### [WORK INSTRUCTIONS]
Copy out every one of the rows below, substituting "data set" for each occurrence of "series" and changing nothing else.

____ INPUT DATA

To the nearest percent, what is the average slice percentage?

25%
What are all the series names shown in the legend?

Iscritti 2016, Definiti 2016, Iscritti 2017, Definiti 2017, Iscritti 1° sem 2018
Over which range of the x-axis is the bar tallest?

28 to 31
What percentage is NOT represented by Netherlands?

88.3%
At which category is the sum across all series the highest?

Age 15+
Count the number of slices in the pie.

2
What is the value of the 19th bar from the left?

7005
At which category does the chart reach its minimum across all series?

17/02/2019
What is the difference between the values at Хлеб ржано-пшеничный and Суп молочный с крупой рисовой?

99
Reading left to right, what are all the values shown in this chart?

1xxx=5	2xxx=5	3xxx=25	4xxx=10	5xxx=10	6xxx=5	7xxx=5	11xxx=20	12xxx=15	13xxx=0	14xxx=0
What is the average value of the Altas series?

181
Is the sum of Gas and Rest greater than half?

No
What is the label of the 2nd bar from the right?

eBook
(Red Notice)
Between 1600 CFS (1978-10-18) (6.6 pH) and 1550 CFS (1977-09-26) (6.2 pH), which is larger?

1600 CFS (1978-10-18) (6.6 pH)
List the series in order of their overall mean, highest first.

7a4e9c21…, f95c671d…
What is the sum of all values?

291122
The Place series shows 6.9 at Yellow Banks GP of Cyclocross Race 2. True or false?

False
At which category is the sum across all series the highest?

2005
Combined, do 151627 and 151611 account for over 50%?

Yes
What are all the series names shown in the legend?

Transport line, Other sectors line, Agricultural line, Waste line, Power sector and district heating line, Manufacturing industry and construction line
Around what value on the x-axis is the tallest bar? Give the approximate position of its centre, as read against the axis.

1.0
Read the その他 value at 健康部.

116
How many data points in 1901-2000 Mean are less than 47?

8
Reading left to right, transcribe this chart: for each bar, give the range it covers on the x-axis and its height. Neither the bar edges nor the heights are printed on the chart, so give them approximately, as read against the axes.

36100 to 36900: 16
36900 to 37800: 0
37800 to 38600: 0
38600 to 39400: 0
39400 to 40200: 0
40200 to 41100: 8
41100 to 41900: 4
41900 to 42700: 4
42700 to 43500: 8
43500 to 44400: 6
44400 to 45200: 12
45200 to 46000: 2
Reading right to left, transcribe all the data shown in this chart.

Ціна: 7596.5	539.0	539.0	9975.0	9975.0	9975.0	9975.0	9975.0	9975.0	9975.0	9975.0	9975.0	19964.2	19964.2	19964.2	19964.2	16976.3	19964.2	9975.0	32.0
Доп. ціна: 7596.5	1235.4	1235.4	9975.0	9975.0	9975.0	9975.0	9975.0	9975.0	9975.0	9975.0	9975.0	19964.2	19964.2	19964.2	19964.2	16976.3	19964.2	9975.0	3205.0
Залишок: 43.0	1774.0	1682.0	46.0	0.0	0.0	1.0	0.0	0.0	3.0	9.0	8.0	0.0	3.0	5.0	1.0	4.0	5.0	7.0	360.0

________

### [TASK SOLUTION]
To the nearest percent, what is the average slice percentage?

25%
What are all the data set names shown in the legend?

Iscritti 2016, Definiti 2016, Iscritti 2017, Definiti 2017, Iscritti 1° sem 2018
Over which range of the x-axis is the bar tallest?

28 to 31
What percentage is NOT represented by Netherlands?

88.3%
At which category is the sum across all data set the highest?

Age 15+
Count the number of slices in the pie.

2
What is the value of the 19th bar from the left?

7005
At which category does the chart reach its minimum across all data set?

17/02/2019
What is the difference between the values at Хлеб ржано-пшеничный and Суп молочный с крупой рисовой?

99
Reading left to right, what are all the values shown in this chart?

1xxx=5	2xxx=5	3xxx=25	4xxx=10	5xxx=10	6xxx=5	7xxx=5	11xxx=20	12xxx=15	13xxx=0	14xxx=0
What is the average value of the Altas data set?

181
Is the sum of Gas and Rest greater than half?

No
What is the label of the 2nd bar from the right?

eBook
(Red Notice)
Between 1600 CFS (1978-10-18) (6.6 pH) and 1550 CFS (1977-09-26) (6.2 pH), which is larger?

1600 CFS (1978-10-18) (6.6 pH)
List the data set in order of their overall mean, highest first.

7a4e9c21…, f95c671d…
What is the sum of all values?

291122
The Place data set shows 6.9 at Yellow Banks GP of Cyclocross Race 2. True or false?

False
At which category is the sum across all data set the highest?

2005
Combined, do 151627 and 151611 account for over 50%?

Yes
What are all the data set names shown in the legend?

Transport line, Other sectors line, Agricultural line, Waste line, Power sector and district heating line, Manufacturing industry and construction line
Around what value on the x-axis is the tallest bar? Give the approximate position of its centre, as read against the axis.

1.0
Read the その他 value at 健康部.

116
How many data points in 1901-2000 Mean are less than 47?

8
Reading left to right, transcribe this chart: for each bar, give the range it covers on the x-axis and its height. Neither the bar edges nor the heights are printed on the chart, so give them approximately, as read against the axes.

36100 to 36900: 16
36900 to 37800: 0
37800 to 38600: 0
38600 to 39400: 0
39400 to 40200: 0
40200 to 41100: 8
41100 to 41900: 4
41900 to 42700: 4
42700 to 43500: 8
43500 to 44400: 6
44400 to 45200: 12
45200 to 46000: 2
Reading right to left, transcribe all the data shown in this chart.

Ціна: 7596.5	539.0	539.0	9975.0	9975.0	9975.0	9975.0	9975.0	9975.0	9975.0	9975.0	9975.0	19964.2	19964.2	19964.2	19964.2	16976.3	19964.2	9975.0	32.0
Доп. ціна: 7596.5	1235.4	1235.4	9975.0	9975.0	9975.0	9975.0	9975.0	9975.0	9975.0	9975.0	9975.0	19964.2	19964.2	19964.2	19964.2	16976.3	19964.2	9975.0	3205.0
Залишок: 43.0	1774.0	1682.0	46.0	0.0	0.0	1.0	0.0	0.0	3.0	9.0	8.0	0.0	3.0	5.0	1.0	4.0	5.0	7.0	360.0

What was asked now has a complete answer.